The Rev. Cedric Brock, second from left, pastor of Mount Nebo Baptist Church, speaks at the news conference as, from left, Rev. Theodis Horton of Shiloh Baptist Church, Toledo Councilman Wilma Brown, and community activist Bernard 'Pete' Culp listen.
A group of about 30 African-American leaders, including pastors from numerous churches and presidents of various organizations, yesterday called on Toledo's black community to help slow violence in the city and inform authorities about criminal activity.
The group held a news conference in front of the Toledo Police substation at Nebraska Avenue and Division Street. It was called in response to the rash of homicides and other shootings that have occurred in Toledo over the last two weeks.
The substation is near Brand Whitlock Homes, where Ericka Graham, 27, was shot in the head Sept. 25. Her former boyfriend, Charles McDonald, 33, of 1311 Fernwood Ave., was arrested for the homicide and is being held in the Lucas County jail.
On Monday, Eugene McMillian, 35, was found dead with gunshot wounds in the head and thigh in an alley on Sylvan Avenue, near West Bancroft Street. His was the city's 11th homicide in a little over two weeks.
The Rev. Cedric Brock, pastor at Mount Nebo Baptist Church, said churches and ministers will make themselves available as "safe havens" for crime victims or those worried about crime in their communities.

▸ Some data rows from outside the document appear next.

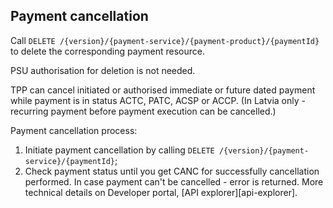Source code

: ## Payment cancellation

Call `DELETE /{version}/{payment-service}/{payment-product}/{paymentId}`
to delete the corresponding payment resource. 

PSU authorisation for deletion is not needed.

TPP can cancel initiated or authorised immediate or future dated payment while payment is in status ACTC, PATC, ACSP or ACCP. (In Latvia only - recurring payment before payment execution can be cancelled.)

Payment cancellation process:

1. Initiate payment cancellation by calling  `DELETE /{version}/{payment-service}/{paymentId}`;
2. Check payment status until you get CANC for successfully cancellation performed.
In case payment can't be cancelled - error is returned. More technical details on Developer portal, [API explorer][api-explorer].




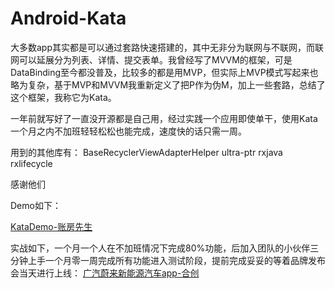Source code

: # Android-Kata
大多数app其实都是可以通过套路快速搭建的，其中无非分为联网与不联网，而联网可以延展分为列表、详情、提交表单。我曾经写了MVVM的框架，可是DataBinding至今都没普及，比较多的都是用MVP，但实际上MVP模式写起来也略为复杂，基于MVP和MVVM我重新定义了把P作为伪M，加上一些套路，总结了这个框架，我称它为Kata。

一年前就写好了一直没开源都是自己用，经过实践一个应用即使单干，使用Kata一个月之内不加班轻轻松松也能完成，速度快的话只需一周。

用到的其他库有：
BaseRecyclerViewAdapterHelper
ultra-ptr
rxjava
rxlifecycle

感谢他们

Demo如下：

[KataDemo-账房先生](https://github.com/saiwu-bigkoo/KataDemo-androidlite)

实战如下，一个月一个人在不加班情况下完成80%功能，后加入团队的小伙伴三分钟上手一个月零一周完成所有功能进入测试阶段，提前完成妥妥的等着品牌发布会当天进行上线：
[广汽蔚来新能源汽车app-合创](https://a.app.qq.com/o/simple.jsp?pkgname=com.gac.nioapp)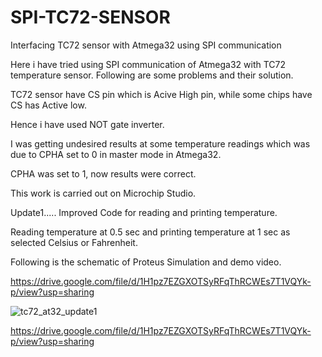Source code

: # SPI-TC72-SENSOR
Interfacing TC72 sensor with Atmega32 using SPI communication

Here i have tried using SPI communication of Atmega32 with TC72 temperature sensor.
Following are some problems and their solution.

TC72 sensor have CS pin which is Acive High pin, while some chips have CS has Active low.

Hence i have used NOT gate inverter.

I was getting undesired results at some temperature readings which was due to CPHA set to 0 in master mode in Atmega32.

CPHA was set to 1, now results were correct.

This work is carried out on Microchip Studio.

Update1.....
Improved  Code for reading and printing temperature.

Reading temperature at 0.5 sec and printing temperature at 1 sec as selected Celsius or Fahrenheit.

Following is the schematic of Proteus Simulation and demo video.

https://drive.google.com/file/d/1H1pz7EZGXOTSyRFqThRCWEs7T1VQYk-p/view?usp=sharing

![tc72_at32_update1](https://user-images.githubusercontent.com/111571035/196241268-99f76c04-1145-402e-88b1-e8d16572008a.SVG)

https://drive.google.com/file/d/1H1pz7EZGXOTSyRFqThRCWEs7T1VQYk-p/view?usp=sharing
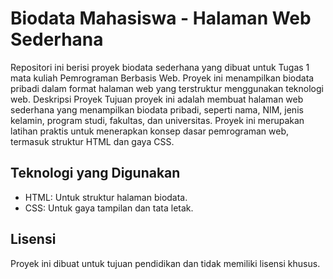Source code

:# Biodata Mahasiswa - Halaman Web Sederhana

Repositori ini berisi proyek biodata sederhana yang dibuat untuk Tugas 1 mata kuliah Pemrograman Berbasis Web. Proyek ini menampilkan biodata pribadi dalam format halaman web yang terstruktur menggunakan teknologi web.
Deskripsi Proyek
Tujuan proyek ini adalah membuat halaman web sederhana yang menampilkan biodata pribadi, seperti nama, NIM, jenis kelamin, program studi, fakultas, dan universitas. Proyek ini merupakan latihan praktis untuk menerapkan konsep dasar pemrograman web, termasuk struktur HTML dan gaya CSS.

## Teknologi yang Digunakan

- HTML: Untuk struktur halaman biodata.
- CSS: Untuk gaya tampilan dan tata letak.

## Lisensi

Proyek ini dibuat untuk tujuan pendidikan dan tidak memiliki lisensi khusus.

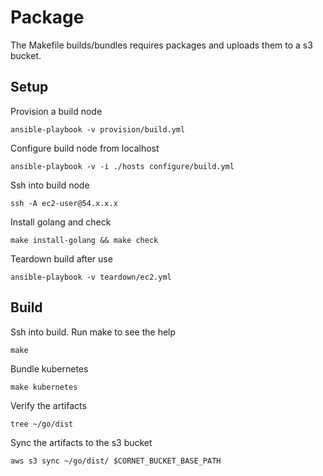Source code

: # Package
The Makefile builds/bundles requires packages and uploads them to a s3 bucket.

## Setup

Provision a build node

    ansible-playbook -v provision/build.yml

Configure build node from localhost

    ansible-playbook -v -i ./hosts configure/build.yml

Ssh into build node

    ssh -A ec2-user@54.x.x.x

Install golang and check

    make install-golang && make check

Teardown build after use

    ansible-playbook -v teardown/ec2.yml

## Build

Ssh into build. Run make to see the help

    make

Bundle kubernetes

    make kubernetes

Verify the artifacts

    tree ~/go/dist

Sync the artifacts to the s3 bucket

    aws s3 sync ~/go/dist/ $CORNET_BUCKET_BASE_PATH

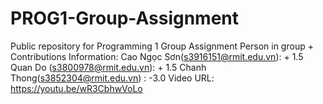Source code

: # PROG1-Group-Assignment
Public repository for Programming 1 Group Assignment
Person in group + Contributions Information:
Cao Ngọc Sơn(s3916151@rmit.edu.vn): + 1.5
Quan Do (s3800978@rmit.edu.vn): + 1.5
Chanh Thong(s3852304@rmit.edu.vn) : -3.0
Video URL: https://youtu.be/wR3CbhwVoLo

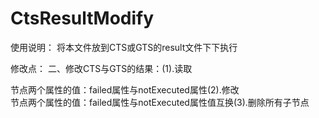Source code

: # CtsResultModify

使用说明：
将本文件放到CTS或GTS的result文件下下执行

修改点：
二、修改CTS与GTS的结果：(1).读取<Summary>节点两个属性的值：failed属性与notExecuted属性(2).修改<Summary>节点两个属性的值：failed属性与notExecuted属性值互换(3).删除所有<FailedScene>子节点


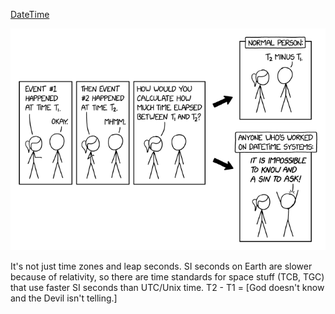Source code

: [DateTime](https://xkcd.com/2867)

![DateTime](./random_comic.png)

It's not just time zones and leap seconds. SI seconds on Earth are slower because of relativity, so there are time standards for space stuff (TCB, TGC) that use faster SI seconds than UTC/Unix time. T2 - T1 = [God doesn't know and the Devil isn't telling.]

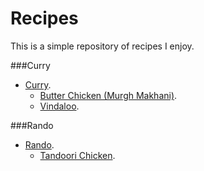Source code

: # Recipes
This is a simple repository of recipes I enjoy.

###Curry
* [Curry](curry/).
  * [Butter Chicken (Murgh Makhani)](curry/murgh_makhani/).
  * [Vindaloo](curry/vindaloo/).

###Rando
* [Rando](rando/).
  * [Tandoori Chicken](rando/tandoori_chicken/).
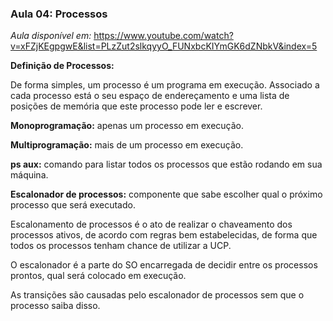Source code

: ### Aula 04: Processos

*Aula disponível em:* https://www.youtube.com/watch?v=xFZjKEgpgwE&list=PLzZut2slkqyyO_FUNxbcKIYmGK6dZNbkV&index=5

**Definição de Processos:** 

De forma simples, um processo é um programa em execução. Associado a cada processo está o seu espaço de endereçamento e uma lista de posições de memória que este processo pode ler e escrever.

**Monoprogramação:** apenas um processo em execução.

**Multiprogramação:** mais de um processo em execução.

**ps aux:** comando para listar todos os processos que estão rodando em sua máquina.

**Escalonador de processos:** componente que sabe escolher qual o próximo processo que será executado.

Escalonamento de processos é o ato de realizar o chaveamento dos processos ativos, de acordo com regras bem estabelecidas, de forma que todos os processos tenham chance de utilizar a UCP. 

O escalonador é a parte do SO encarregada de decidir entre os processos prontos, qual será colocado em execução.

As transições são causadas pelo escalonador de processos sem que o processo saiba disso.


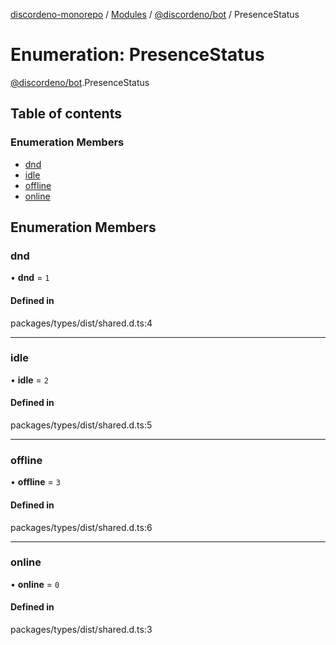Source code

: [discordeno-monorepo](../README.md) / [Modules](../modules.md) / [@discordeno/bot](../modules/discordeno_bot.md) / PresenceStatus

# Enumeration: PresenceStatus

[@discordeno/bot](../modules/discordeno_bot.md).PresenceStatus

## Table of contents

### Enumeration Members

- [dnd](discordeno_bot.PresenceStatus.md#dnd)
- [idle](discordeno_bot.PresenceStatus.md#idle)
- [offline](discordeno_bot.PresenceStatus.md#offline)
- [online](discordeno_bot.PresenceStatus.md#online)

## Enumeration Members

### dnd

• **dnd** = `1`

#### Defined in

packages/types/dist/shared.d.ts:4

---

### idle

• **idle** = `2`

#### Defined in

packages/types/dist/shared.d.ts:5

---

### offline

• **offline** = `3`

#### Defined in

packages/types/dist/shared.d.ts:6

---

### online

• **online** = `0`

#### Defined in

packages/types/dist/shared.d.ts:3
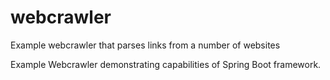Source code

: # webcrawler
Example webcrawler that parses links from a number of websites

Example Webcrawler demonstrating capabilities of Spring Boot framework.
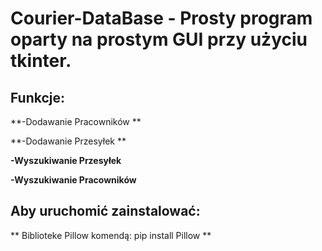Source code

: # Courier-DataBase - Prosty program oparty na prostym GUI przy użyciu tkinter. 

## Funkcje: 

**-Dodawanie Pracowników **

**-Dodawanie Przesyłek **

**-Wyszukiwanie Przesyłek**

**-Wyszukiwanie Pracowników**


## Aby uruchomić zainstalować: 

** Biblioteke Pillow komendą: pip install Pillow **
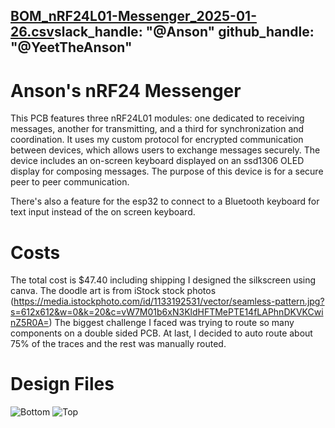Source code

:[BOM_nRF24L01-Messenger_2025-01-26.csv](https://github.com/user-attachments/files/18549627/BOM_nRF24L01-Messenger_2025-01-26.csv)slack_handle: "@Anson"
github_handle: "@YeetTheAnson"
---
# Anson's nRF24 Messenger
This PCB features three nRF24L01 modules: one dedicated to receiving messages, another for transmitting, and a third for synchronization and coordination. It uses my custom protocol for encrypted communication between devices, which allows users to exchange messages securely. The device includes an on-screen keyboard displayed on an ssd1306 OLED display for composing messages. The purpose of this device is for a secure peer to peer communication.

There's also a feature for the esp32 to connect to a Bluetooth keyboard for text input instead of the on screen keyboard.

# Costs
The total cost is $47.40 including shipping
I designed the silkscreen using canva. The doodle art is from iStock stock photos (https://media.istockphoto.com/id/1133192531/vector/seamless-pattern.jpg?s=612x612&w=0&k=20&c=vW7M01b6xN3KldHFTMePTE14fLAPhnDKVKCwinZ5R0A=)
The biggest challenge I faced was trying to route so many components on a double sided PCB. At last, I decided to auto route about 75% of the traces and the rest was manually routed.

# Design Files
![Bottom](https://github.com/user-attachments/assets/7102fb64-61d9-4366-862d-a3c1f2758c93)
![Top](https://github.com/user-attachments/assets/5be24d4a-9a0b-49f0-b2e0-6957431a4896)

Mr. Brock also asked that the black community pray for peace in their neighborhoods three times a day, at 9 a.m., noon, and 6 p.m.
"God does hear and God does answer prayers," Mr. Brock said. "This is a gigantic step to let the community know that we do care. We're not just in the comfort of our four walls. We're going beyond the walls and doing what we can."
Toledo police Detective Harold Mosley said the department needs people with informa-tion about past murders and other crimes to step forward either anonymously through the Crime Stopper program or directly to detectives and officers.
"The alternative is that we allow these criminals to roam loose in our community," Detective Mosley said during the news conference. "It comes to a point where they become relaxed and say it's OK to commit crimes in the black community because no one will tell. No one wants to be a snitch. The issue is not being a snitch. It's a quality-of-life issue."
Toledo Councilmen Wilma Brown and Lourdes Santiago reinforced Detective Mosley's call for community help in solving the rash of crimes.
"We need more police. But even if we had enough, they can't guard us 24 hours a day," said Ms. Brown, who is the chairman of council's public safety committee.
WilliAnn Moore, president of the Toledo branch of the NAACP, and Bernard "Pete" Culp, of the community group Committee of the Whole, said a more comprehensive strategy should be developed to bring law enforcement and the black community together.
They said the walls of mistrust and apprehension between African-Americans and police should be chipped away on a regular basis instead of in times of crisis.
"The police shouldn't be viewed as oppressors, but protectors," Mr. Culp said. "We need to all put together a plan we can all embrace and all have a piece of so we can say to the whole community that the black community is just as concerned about safety and quality of life as anybody else."
Mr. Culp called for the recruitment of more black police officers and firefighters while Mrs. Moore said a greater effort needs to be made to engage the community on a daily basis.